A group of competitive swimmers, long-time head coach and USA Swimming national team director Frank Busch, along with 2008 Olympian Lacey Nymeyer, sent a letter to the NCAA Board of Governors, questioning the fairness of Thomas’ participation. The letter addresses the collegiate governing body that “successfully failed everyone” and caused “irrevocable damage” to the sport by allowing Thomas to compete against cisgender women while trying to “appease everyone.”

Also in 2022, Thomas, who earlier expressed interest in competing for a place at the Olympics, was denied by World Aquatics, formerly FINA, the committee overseeing international aquatics.

Blocking her participation, the group is establishing an “open” category for transgender athletes in some events.

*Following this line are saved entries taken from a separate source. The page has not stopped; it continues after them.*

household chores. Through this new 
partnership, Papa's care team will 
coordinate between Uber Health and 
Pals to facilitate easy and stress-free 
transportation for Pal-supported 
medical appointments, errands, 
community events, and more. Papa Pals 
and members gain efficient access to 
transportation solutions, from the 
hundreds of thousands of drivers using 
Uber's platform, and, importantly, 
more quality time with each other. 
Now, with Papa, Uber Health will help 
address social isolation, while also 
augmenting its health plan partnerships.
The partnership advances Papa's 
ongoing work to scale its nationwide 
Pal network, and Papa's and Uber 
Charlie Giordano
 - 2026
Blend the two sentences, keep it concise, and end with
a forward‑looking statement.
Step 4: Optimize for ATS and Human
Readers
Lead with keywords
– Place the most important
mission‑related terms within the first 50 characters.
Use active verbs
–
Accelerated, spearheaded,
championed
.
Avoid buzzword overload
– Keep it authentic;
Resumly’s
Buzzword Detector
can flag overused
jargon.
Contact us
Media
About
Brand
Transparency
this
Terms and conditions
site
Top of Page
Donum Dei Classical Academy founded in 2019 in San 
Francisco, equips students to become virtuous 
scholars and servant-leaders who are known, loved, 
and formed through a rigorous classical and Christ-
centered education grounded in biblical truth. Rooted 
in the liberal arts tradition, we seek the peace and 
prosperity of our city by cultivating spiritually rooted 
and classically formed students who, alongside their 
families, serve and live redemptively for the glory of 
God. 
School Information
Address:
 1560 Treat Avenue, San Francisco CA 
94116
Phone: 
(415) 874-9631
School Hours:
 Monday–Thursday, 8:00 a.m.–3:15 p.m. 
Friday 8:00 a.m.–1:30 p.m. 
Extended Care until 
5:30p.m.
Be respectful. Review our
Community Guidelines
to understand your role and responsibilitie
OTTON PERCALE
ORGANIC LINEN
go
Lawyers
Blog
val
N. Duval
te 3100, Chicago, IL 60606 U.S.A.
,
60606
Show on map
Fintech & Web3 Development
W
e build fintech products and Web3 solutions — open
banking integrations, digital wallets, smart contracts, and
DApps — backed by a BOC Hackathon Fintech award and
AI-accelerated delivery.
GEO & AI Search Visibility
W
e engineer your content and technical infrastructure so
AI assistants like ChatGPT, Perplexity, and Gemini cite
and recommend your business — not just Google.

Its new policy aims to balance inclusivity while ensuring there is no unfair advantage.

According to Reuters, “the new eligibility policy for FINA competitions states that male-to-female transgender athletes are eligible to compete only if ‘they can establish to FINA’s comfortable satisfaction that they have not experienced any part of male puberty beyond Tanner Stage 2 (of puberty) or before age 12, whichever is later.”

Retirement
Responding to the protests, petitions and other disputes, Thomas disclosed challenges faced by transgender athletes, on and off the proverbial field, in her journey through scrutiny, policy debates, and ethical considerations.

Some supporters suggest her retirement from professional swimming represents a significant loss for the sport and underscores the need for a more inclusive approach to athletes and identity.

Now, the sports world is faced with the challenge of examining the ethical, biological, and societal aspects of transgender athletes while determining how Thomas’ involvement and withdrawal will shape the future of competitive sports.

The general population, however, say “good riddance” to her retirement.

One writes that the “patriarchy” is now in the form of men in “dresses and makeup.”

“Such an insult to biological women. Women have worked so hard to get to where we are in society today and our privileges are being revoked from us left and right.” The post continues, “It’s also quite ironic that you don’t see any transgender males doing this, it’s only transgender women trying to oppress biological women. The oppression of women from the patriarchy is very much not over, only now our biggest enemies are males walking amongst us in dresses and makeup.”

Another netizen shares, “I don’t understand how people can possibly support you and what you are saying. Women have fought for YEARS to be equally represented in sports, and finally women have high level of competition and then a biological male takes the title of a championship?” The post continues, “You were born with a major physical advantage over women, and yet you feel you are entitled to be able to compete in the same category.”

Thomas’ decision to retire serves as a reminder to reflect on the opportunities, acceptance, and spaces available to athletes, regardless of their gender identity, and those who identify as transgender.

The burning question here is can inclusivity and fairness be harmonized without disrupting traditional sport or excluding cisgender athletes?

And how many new categories will have to be added to make international sport more inclusive?